* _What the task asks_
Give again, word for word, each line below starting at the one that contains "X121075000Y-104075000D03*" and ending at the one that contains "X147600000Y-109400000D03*".

* _Supplied data_
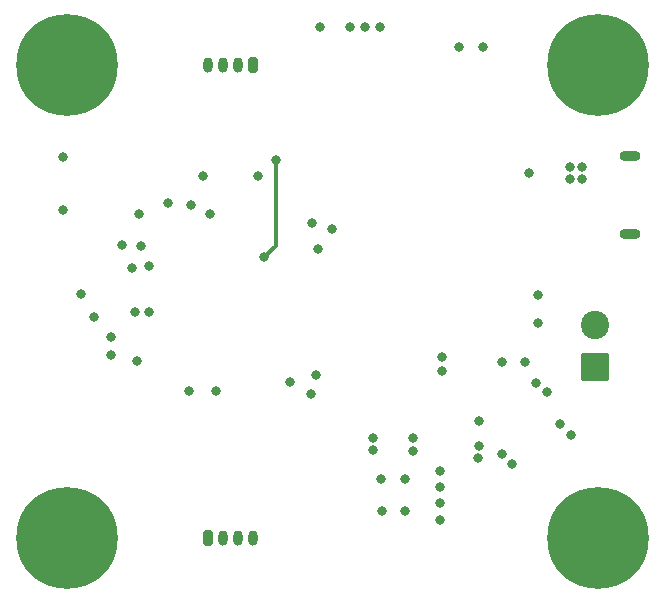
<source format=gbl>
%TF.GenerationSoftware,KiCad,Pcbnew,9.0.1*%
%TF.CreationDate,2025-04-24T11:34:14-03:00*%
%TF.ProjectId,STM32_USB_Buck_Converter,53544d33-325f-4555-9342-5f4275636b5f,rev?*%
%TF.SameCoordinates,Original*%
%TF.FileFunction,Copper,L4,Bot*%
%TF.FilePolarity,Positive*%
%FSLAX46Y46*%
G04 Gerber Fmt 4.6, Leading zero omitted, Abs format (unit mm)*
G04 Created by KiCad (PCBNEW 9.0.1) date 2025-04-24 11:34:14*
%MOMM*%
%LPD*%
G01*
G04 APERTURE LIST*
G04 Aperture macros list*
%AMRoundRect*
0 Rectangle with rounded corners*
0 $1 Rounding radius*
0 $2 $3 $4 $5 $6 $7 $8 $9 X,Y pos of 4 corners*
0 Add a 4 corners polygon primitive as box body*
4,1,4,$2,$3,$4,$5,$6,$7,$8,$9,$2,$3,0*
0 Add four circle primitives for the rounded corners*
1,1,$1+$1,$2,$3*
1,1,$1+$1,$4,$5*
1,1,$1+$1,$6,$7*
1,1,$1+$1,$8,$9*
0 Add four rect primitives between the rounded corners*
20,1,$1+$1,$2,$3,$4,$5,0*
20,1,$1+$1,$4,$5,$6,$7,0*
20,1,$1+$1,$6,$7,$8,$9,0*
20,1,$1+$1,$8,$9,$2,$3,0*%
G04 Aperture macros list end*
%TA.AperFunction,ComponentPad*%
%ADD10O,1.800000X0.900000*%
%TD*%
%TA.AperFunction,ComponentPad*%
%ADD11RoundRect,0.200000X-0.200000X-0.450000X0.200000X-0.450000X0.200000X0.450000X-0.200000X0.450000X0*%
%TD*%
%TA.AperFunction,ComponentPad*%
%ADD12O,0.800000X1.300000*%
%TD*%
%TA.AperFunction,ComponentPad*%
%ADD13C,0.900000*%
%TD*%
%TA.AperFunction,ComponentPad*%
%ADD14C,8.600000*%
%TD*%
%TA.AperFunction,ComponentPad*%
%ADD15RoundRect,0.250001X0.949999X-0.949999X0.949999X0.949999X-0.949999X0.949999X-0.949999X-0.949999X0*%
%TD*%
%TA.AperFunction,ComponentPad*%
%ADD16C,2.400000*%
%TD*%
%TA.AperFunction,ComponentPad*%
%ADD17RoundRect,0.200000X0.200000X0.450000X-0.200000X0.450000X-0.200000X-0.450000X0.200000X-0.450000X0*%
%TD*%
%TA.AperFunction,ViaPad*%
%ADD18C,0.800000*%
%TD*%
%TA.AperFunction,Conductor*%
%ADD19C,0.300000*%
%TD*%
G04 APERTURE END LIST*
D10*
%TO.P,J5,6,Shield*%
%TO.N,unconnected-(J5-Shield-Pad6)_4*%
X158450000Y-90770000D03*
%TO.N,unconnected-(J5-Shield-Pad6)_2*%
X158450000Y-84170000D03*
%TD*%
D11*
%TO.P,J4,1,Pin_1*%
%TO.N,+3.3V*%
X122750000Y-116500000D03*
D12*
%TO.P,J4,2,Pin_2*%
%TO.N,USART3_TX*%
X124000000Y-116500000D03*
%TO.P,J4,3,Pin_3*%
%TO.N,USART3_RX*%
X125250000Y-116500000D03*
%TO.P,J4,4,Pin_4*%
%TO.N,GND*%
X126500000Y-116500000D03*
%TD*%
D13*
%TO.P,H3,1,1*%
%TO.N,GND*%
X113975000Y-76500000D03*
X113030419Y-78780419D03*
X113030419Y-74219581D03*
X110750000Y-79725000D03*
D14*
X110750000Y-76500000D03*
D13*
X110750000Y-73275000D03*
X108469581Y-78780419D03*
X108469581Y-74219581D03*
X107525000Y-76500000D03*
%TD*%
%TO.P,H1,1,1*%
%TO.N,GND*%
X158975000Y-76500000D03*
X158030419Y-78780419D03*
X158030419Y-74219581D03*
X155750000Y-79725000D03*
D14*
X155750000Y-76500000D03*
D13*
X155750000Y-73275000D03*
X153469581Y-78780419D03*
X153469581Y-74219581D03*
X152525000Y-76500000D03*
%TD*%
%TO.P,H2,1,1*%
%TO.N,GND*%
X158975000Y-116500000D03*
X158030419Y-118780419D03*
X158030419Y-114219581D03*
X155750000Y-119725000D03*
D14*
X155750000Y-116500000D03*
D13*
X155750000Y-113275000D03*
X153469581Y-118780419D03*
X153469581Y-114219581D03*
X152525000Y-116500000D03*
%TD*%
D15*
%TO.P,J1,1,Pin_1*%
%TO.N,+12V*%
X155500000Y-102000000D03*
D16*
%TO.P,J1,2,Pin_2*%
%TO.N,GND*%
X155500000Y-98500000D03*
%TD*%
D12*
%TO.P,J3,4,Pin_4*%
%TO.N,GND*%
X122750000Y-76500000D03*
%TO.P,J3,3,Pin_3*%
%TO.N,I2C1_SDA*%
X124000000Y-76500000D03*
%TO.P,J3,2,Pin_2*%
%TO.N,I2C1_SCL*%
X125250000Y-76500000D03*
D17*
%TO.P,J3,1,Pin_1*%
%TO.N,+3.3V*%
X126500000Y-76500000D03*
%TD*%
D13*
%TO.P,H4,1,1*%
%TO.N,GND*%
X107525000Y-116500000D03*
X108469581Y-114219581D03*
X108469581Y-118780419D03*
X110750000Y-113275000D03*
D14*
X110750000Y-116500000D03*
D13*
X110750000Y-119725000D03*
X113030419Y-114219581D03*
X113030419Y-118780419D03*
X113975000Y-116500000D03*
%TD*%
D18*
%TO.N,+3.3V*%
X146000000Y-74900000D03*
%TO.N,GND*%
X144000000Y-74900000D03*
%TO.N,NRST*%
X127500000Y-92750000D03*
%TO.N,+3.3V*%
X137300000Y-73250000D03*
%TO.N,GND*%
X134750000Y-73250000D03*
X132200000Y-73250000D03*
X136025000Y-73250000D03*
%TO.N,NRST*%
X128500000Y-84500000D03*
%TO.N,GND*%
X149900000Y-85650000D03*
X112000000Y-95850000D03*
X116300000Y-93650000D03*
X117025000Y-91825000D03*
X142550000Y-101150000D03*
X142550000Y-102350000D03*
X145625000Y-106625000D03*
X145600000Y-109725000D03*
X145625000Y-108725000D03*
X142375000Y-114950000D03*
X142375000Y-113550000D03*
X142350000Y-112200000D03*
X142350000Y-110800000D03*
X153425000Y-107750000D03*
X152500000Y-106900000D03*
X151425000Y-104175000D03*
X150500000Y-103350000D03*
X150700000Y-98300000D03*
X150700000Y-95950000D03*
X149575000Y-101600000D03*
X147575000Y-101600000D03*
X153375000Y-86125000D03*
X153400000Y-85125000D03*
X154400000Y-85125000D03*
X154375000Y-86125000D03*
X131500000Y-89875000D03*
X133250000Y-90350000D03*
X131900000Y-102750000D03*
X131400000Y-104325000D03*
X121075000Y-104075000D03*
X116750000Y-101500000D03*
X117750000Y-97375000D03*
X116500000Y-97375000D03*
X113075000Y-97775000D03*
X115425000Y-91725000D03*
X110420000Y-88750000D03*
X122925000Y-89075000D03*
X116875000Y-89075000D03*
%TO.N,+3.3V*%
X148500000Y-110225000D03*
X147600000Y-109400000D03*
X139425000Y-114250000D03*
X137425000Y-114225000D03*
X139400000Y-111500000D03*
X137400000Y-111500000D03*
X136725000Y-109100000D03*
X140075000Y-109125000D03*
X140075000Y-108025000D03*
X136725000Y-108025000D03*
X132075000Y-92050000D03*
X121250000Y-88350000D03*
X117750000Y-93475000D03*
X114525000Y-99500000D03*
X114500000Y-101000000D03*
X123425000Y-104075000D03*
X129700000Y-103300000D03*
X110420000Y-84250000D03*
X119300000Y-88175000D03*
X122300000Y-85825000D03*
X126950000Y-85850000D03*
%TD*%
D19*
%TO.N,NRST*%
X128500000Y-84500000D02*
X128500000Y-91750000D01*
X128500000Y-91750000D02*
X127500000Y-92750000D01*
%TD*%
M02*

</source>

* _Solved problem_
X121075000Y-104075000D03*
X116750000Y-101500000D03*
X117750000Y-97375000D03*
X116500000Y-97375000D03*
X113075000Y-97775000D03*
X115425000Y-91725000D03*
X110420000Y-88750000D03*
X122925000Y-89075000D03*
X116875000Y-89075000D03*
%TO.N,+3.3V*%
X148500000Y-110225000D03*
X147600000Y-109400000D03*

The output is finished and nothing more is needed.